Influenza, krimfarang and A(H1N1)pdm09



    The outbreak of the influenza epidemic in 2009 caused disagreement over many things, including what to call the disease. Mexican flu, novel influenza, influenza (A(H1N1) and several others were proposed, but the term ’swine flu’ prevailed, and was appointed Word of the Year in Norway.

    Information material from the health authorities in the context of the swine flu in 2009. Photo: Christian Thomassen/SCANPIX
    Information material from the health authorities in the context of the swine flu in 2009. Photo: Christian Thomassen/SCANPIX

    The name «influenza» originated in Italy, hence the spelling with a z. It is derived from the Latin influentia, meaning influence, impact. At its root lies the Latin verb influere, which in Latin has the specific sense «to flow in, to stream into». This usage is related to how medieval astrologers claimed that a liquid flowed from the stars and the other celestial bodies down to Earth to influence the life of humans and the ways of the world (1).

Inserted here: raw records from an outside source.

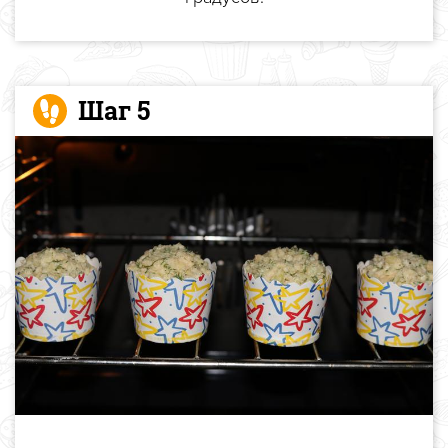
Шаг 5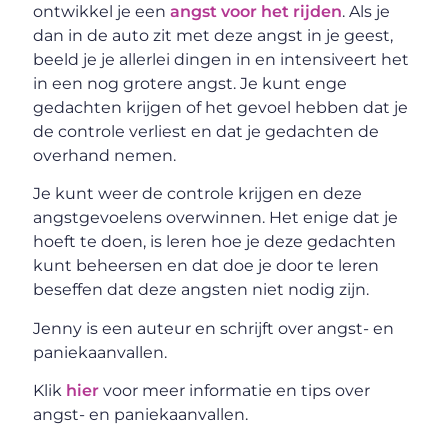
ontwikkel je een
angst voor het rijden
. Als je
dan in de auto zit met deze angst in je geest,
beeld je je allerlei dingen in en intensiveert het
in een nog grotere angst. Je kunt enge
gedachten krijgen of het gevoel hebben dat je
de controle verliest en dat je gedachten de
overhand nemen.
Je kunt weer de controle krijgen en deze
angstgevoelens overwinnen. Het enige dat je
hoeft te doen, is leren hoe je deze gedachten
kunt beheersen en dat doe je door te leren
beseffen dat deze angsten niet nodig zijn.
Jenny is een auteur en schrijft over angst- en
paniekaanvallen.
Klik
hier
voor meer informatie en tips over
angst- en paniekaanvallen.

    Krimfarang and common colds

    Krimfarang and common colds

    In the sense of «contagion, infection», influenza has been known in Italy since the early 16th century, but the term increased in usage only after an epidemic in that country in 1743 (2, 3). German and English adopted the Italian spelling influenza, and so did Danish and Norwegian. The term debuted in our languages in the early 19th century, but did not come into widespread use until the 20th (1). Following the spelling reform of 1907, Norwegians started writing influensa with an s (4), although several years would pass before this form of writing gained full acceptance (5). The Danes still stick to the z.

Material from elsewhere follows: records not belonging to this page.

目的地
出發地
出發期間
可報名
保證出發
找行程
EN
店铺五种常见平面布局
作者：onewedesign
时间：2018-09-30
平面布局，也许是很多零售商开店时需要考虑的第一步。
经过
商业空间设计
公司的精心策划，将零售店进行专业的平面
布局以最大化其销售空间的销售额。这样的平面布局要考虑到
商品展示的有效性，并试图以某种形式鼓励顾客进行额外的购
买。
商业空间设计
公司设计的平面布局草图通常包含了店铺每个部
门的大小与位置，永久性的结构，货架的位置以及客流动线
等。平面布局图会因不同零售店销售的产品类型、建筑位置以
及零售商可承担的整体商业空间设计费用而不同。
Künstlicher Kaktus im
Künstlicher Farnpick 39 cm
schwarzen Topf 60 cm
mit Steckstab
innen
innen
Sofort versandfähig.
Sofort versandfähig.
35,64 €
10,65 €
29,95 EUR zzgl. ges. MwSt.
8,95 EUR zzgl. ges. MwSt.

    In Norwegian, influensa is thus a loanword. It is common for such words to be adapted to the language into which they are loaned. In the Norsk Ordbok [Dictionary of Norwegian], we find a number of local variants: From Klæbu (Sør-Trøndelag County) we find innflæns, from Valdres innfluense and innfruense, from Modum (Buskerud County) innfelennsa and from Stor-Elvdal (in the Østerdalen valley) florensa. In Western Norway we find flunse and flonse (6).

    The indefatigable language reformer Knud Knudsen (1812 – 95) wanted to replace the foreign word influensa with something more Norwegian. He suggested krimfarang, omgangssnue, forkjølelsesfeber and grippe (7), but none of these caught on. Krimfarang is my personal favourite. It is composed of krim = common cold, coryza, and farang = local epidemic, i.e. a common-cold epidemic. This corresponds to the popular use of the word influensa, a severe case of the common cold (8).

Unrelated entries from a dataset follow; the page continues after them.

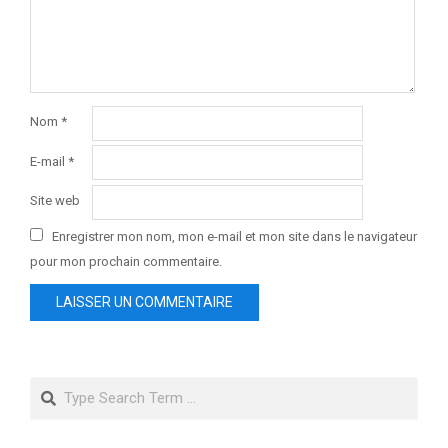
Nom
*
E-mail
*
Site web
Enregistrer mon nom, mon e-mail et mon site dans le navigateur
pour mon prochain commentaire.
Search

    An important argument over words

    An important argument over words

    Influenza is not one, but three diseases: seasonal flu, pandemic flu and bird flu (9). When swine flu struck in 2009, an argument erupted, including with regard to terminology (10, 11). Was this a pandemic or not? And what should the disease be called?

    Some of the influenza epidemics have been given specific names: the Russian disease (1889), the Spanish flu (1918), the Asian flu (1957), the Hong Kong flu (1968) and the Russian flu (1977). The term swine flu was all but unknown to the public until the end of April 2009, but then suddenly things took off. During the remaining months of that year, the word was used more than 8 500 times in Norwegian newspapers, and at the end of the year it was selected as Word of the Year (12). However, the pig farmers of the world raised their hackles, and Yakov Litzman, Deputy Minister of Health in Israel, for religious reasons chose to use the term Mexican flu (13). Even though the name Mexican flu could fit well with the names for previous flu epidemics, this did not represent an optimal solution, both in terms of the stigmatisation involved and the uncertainty as to whether the virus really originated in Mexico (14). Some suggested «novel influenza» (13, 15), while the health authorities referred to it as «influenza A(H1N1)» and «pandemic influenza» and were criticised for doing so (16). A Norwegian researcher suggested that we ought to do like the meteorologists, who have a list of names for tropical cyclones. Thus they know in advance what to call the next one (17).

    And then? In October 2011 the WHO came to its conclusion. They have decided that the official name will be A(H1N1)pdm09 (18). We may not have heard the last word on this.